Maskülen ve feminenliği bir araya getirerek moda evinin köklerine dayanan, eşsiz, cesur ve kendine güvenen bir koleksiyona imza atmış.
Her Chanel koleksiyonunda görmeye alışık olduğumuz tüvitlere pazen ve kaşmir eşlik ederken; ipek krepeler yer yer şifonla yer değiştiriyor. Örgü parçalardaki çizgiler liman etrafında tuğla binalar ve yük konteynırlarından defileye taşınıyor. Düğmelerin şekli ise gemi çapaları şeklinde karşımıza çıkıyor. Tüyler, işlemeler, değerli taş detayları Elbphilharmonie konser salonunda özel bir gecenin ihtişamlı detaylarını sunuyor.
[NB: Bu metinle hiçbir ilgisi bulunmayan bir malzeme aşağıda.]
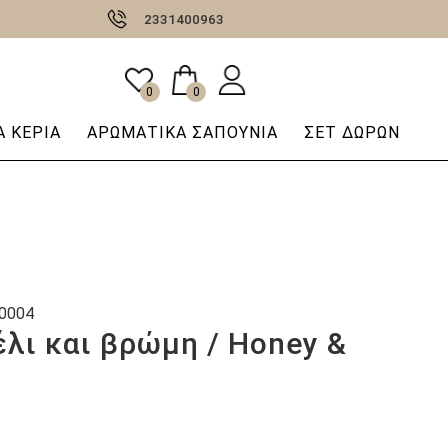
2331400963
0
0
 ΚΕΡΙΆ
AΡΩΜΑΤΙΚΆ ΣΑΠΟΎΝΙΑ
ΣΕΤ ΔΩΡΩΝ
0004
έλι και βρώμη / Honey &
p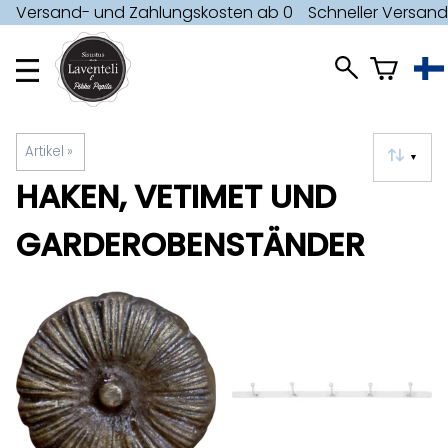
Versand- und Zahlungskosten ab 0
Schneller Versan
€ »
»
Artikel
‪»
▼
HAKEN, VETIMET UND
GARDEROBENSTÄNDER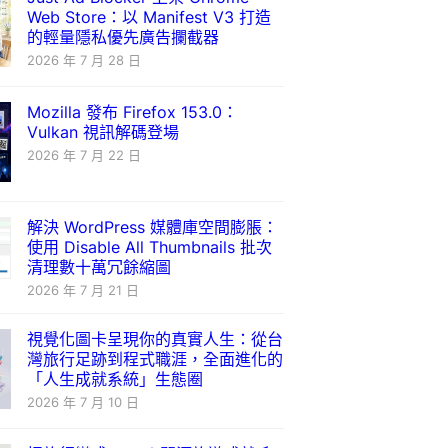
Web Store：以 Manifest V3 打造
的輕量隱私優先廣告攔截器
2026 年 7 月 28 日
Mozilla 發布 Firefox 153.0：
Vulkan 視訊解碼登場
2026 年 7 月 22 日
解決 WordPress 媒體庫空間膨脹：
使用 Disable All Thumbnails 批次
清理數十萬冗餘縮圖
2026 年 7 月 21 日
視覺化圖卡呈現你的真實人生：從台
灣旅行足跡到程式職涯，全面進化的
「人生成就系統」生態圈
2026 年 7 月 10 日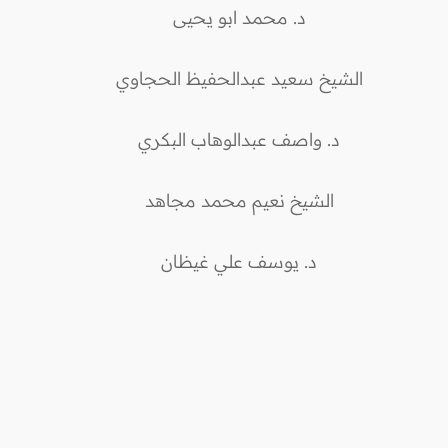
د. محمد ابو يحيى
الشيخ سعيد عبدالحفيظ الحجاوي
د. واصف عبدالوهاب البكري
الشيخ نعيم محمد مجاهد
د. يوسف علي غيظان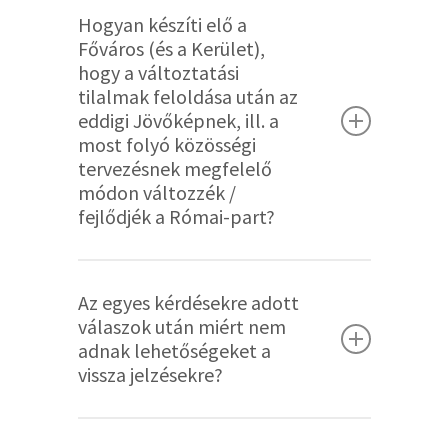
ki az érintett közösségek véleményét.
szabályainak megfelelő hosszú távú
Hogyan készíti elő a
tervezése.
megvalósíthatósági tanulmány része,
Azonban, mint a Római-part évtizedes
Főváros (és a Kerület),
előrejelzésekre épül.
eredményei ebből lesznek
vitája bebizonyította, a
hogy a változtatási
megismerhetők.
tilalmak feloldása után az
társadalmasítás elmaradása a
eddigi Jövőképnek, ill. a
valóságban sokkal nagyobb csúszást
most folyó közösségi
tud okozni a projekt
tervezésnek megfelelő
módon változzék /
megvalósításában. A
fejlődjék a Római-part?
társadalmasításon túl a projekt
komplex jellege miatt a tervezési
A nyomvonaldöntést követően
közbeszerzés kiírása is hosszú időt
Az egyes kérdésekre adott
megkezdődik az építési szabályzat
vett igénybe.
válaszok után miért nem
kidolgozása, ahol egy olyan víziónk
adnak lehetőségeket a
van, hogy a hullámtérben lévő
vissza jelzésekre?
ingatlanok beépíthető részei a Nánási-
Igyekszünk megválaszolni a szóban
Királyok útjához közelebb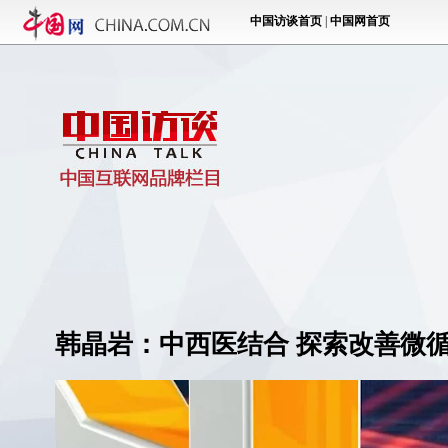
韩晶岩：中西医结合 探索改善微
Koleksiyonda siyah, bej, lacivert, kırmızı renkleri dikkat çekerken en öne çıkanı Hamburg’un tuğla evlerinden ilham alan turuncu en vurucu detayı olarak öne çıkarıyor. Böylece Paris’in Chanel’in, Lagerfeld’in Hamburg’u ile buluşuyor.
Gabrielle Chanel'in unutulmaz "Bir kadını partide siyah-beyaz giydirin tüm dikkatleri o toplayacaktır" sözüne Lagerfeld Hamburg'da gizem, derinlik ve zarafet katıyor.